For Immediate Release Dec 7, 2017

BLOOMINGTON, Ind. – The Iraq Study Group Papers of former U.S. Rep. Lee Hamilton are now available in digital format from Indiana University Libraries, providing researchers and the public with a behind-the-scenes look at a bipartisan panel that influenced U.S. policy in Iraq.

Hamilton, now a distinguished scholar in the IU School of Global and International Studies and professor of practice in the School of Public and Environmental Affairs, served as co-chair of the study group, which assessed the conduct of the Iraq War and recommended changes in U.S. policy.

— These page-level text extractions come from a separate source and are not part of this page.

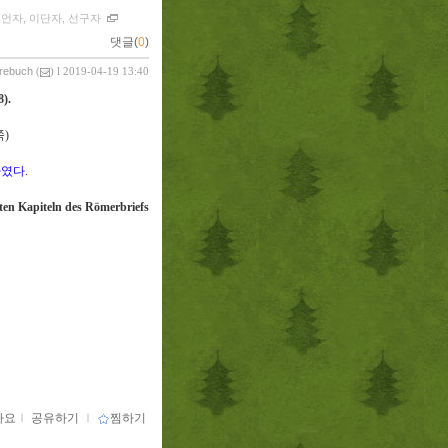
언자, 이단자, 선구자
댓글(
0
)
vrebuch
(
) l 2019-04-19 13:40
8).
쪽
)
하였다
.
ten Kapiteln des Römerbriefs
아요
ｌ
공유하기
ｌ
찜하기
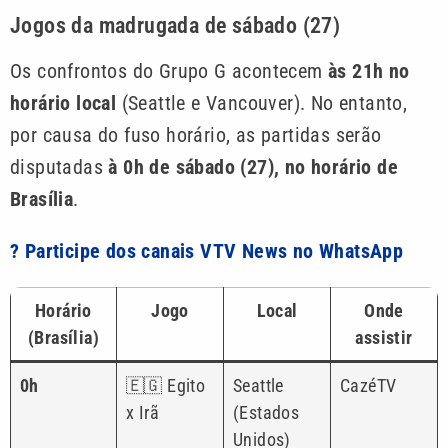
Jogos da madrugada de sábado (27)
Os confrontos do Grupo G acontecem
às 21h no
horário local
(Seattle e Vancouver). No entanto,
por causa do fuso horário, as partidas serão
disputadas
à 0h de sábado (27), no horário de
Brasília
.
? Participe dos canais VTV News no WhatsApp
Horário
Jogo
Local
Onde
(Brasília)
assistir
0h
🇪🇬 Egito
Seattle
CazéTV
x Irã
(Estados
Unidos)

The collection, donated by Hamilton, consists of the electronic and paper files created by Hamilton and by his senior advisor and special assistant to the study group. The files document the formation of the group, its work, the creation of its final report and follow-up activities.

“The Iraq Study Group marked a serious effort by Congress to examine the conduct of the Iraq War and to play its proper role by providing oversight of American foreign policy,” Hamilton said. “I am grateful to Indiana University Libraries for digitizing these records and making them accessible, and I hope that students of government and history will learn from them for years to come.”

The papers include notebooks, working papers, office files, meeting minutes, memos and records of news media coverage of the study group’s work. Archivists have prepared an extensive guide allowing users to find and view a digital image of individual documents from the collection.

“This is an invaluable addition to IU Libraries’ collection of political papers on a topic that dominated the foreign policy debate at the time,” said Lee Feinstein, founding dean of the School of Global and International Studies. “This influential bipartisan commission, whose original membership included two future defense secretaries, gave voice to growing concern about the scope and intensity of the U.S. military commitment in Iraq and the importance of broader diplomatic engagement in the region.”

Carolyn Walters, the Ruth Lilly Dean of University Libraries, said she appreciates Hamilton’s continued commitment to preservation of committee documentation. She said the Iraq Study Group papers represent the third fully digitized collection in the Modern Political Papers Collection held at the Bloomington campus.

“This digitization and description work – while time-intensive – is important because it makes original, primary-source documents directly available through online access,” Walters said.

The Iraq Study Group was launched in March 2006, growing out of concerns that the United States was on the wrong path three years after it began military involvement in Iraq. Hamilton and former Secretary of State James A. Baker III chaired the 10-member, bipartisan task force, made up of former senators, cabinet members and presidential advisers.

The group’s final report, issued in December 2006, was 160 pages long and included 79 recommendations. The report had a significant impact on American foreign policy in Iraq.

Four working groups of 44 foreign policy analysts – including staff of the U.S. Institute of Peace, among others – examined American policy in Iraq. The work included nine plenary sessions, a four-day trip to Baghdad, and interviews with over 170 experts, military officers and political players in Iraq and the region.

Hamilton represented Indiana’s 9th District in the U.S. House of Representatives from 1965 to 1999. He gained a reputation for foreign policy expertise, statesmanship and a nonpartisan approach to solving problems. He served as co-chair of the joint House and Senate committee investigating the Iran-Contra Affair in 1987-88 and as vice chair of the 9/11 Commission in 2002-04. He is founder and senior advisor at the Center on Representative Government at IU Bloomington.

The Iraq Study Group papers are part of the IU Libraries’ Modern Political Papers Collection. The collection also includes Hamilton’s congressional papers and 9/11 Commission papers as well as congressional papers of former Sens. Richard Lugar and Birch Bayh, press and political files of former Gov. and Sen. Evan Bayh, and other sets of documents.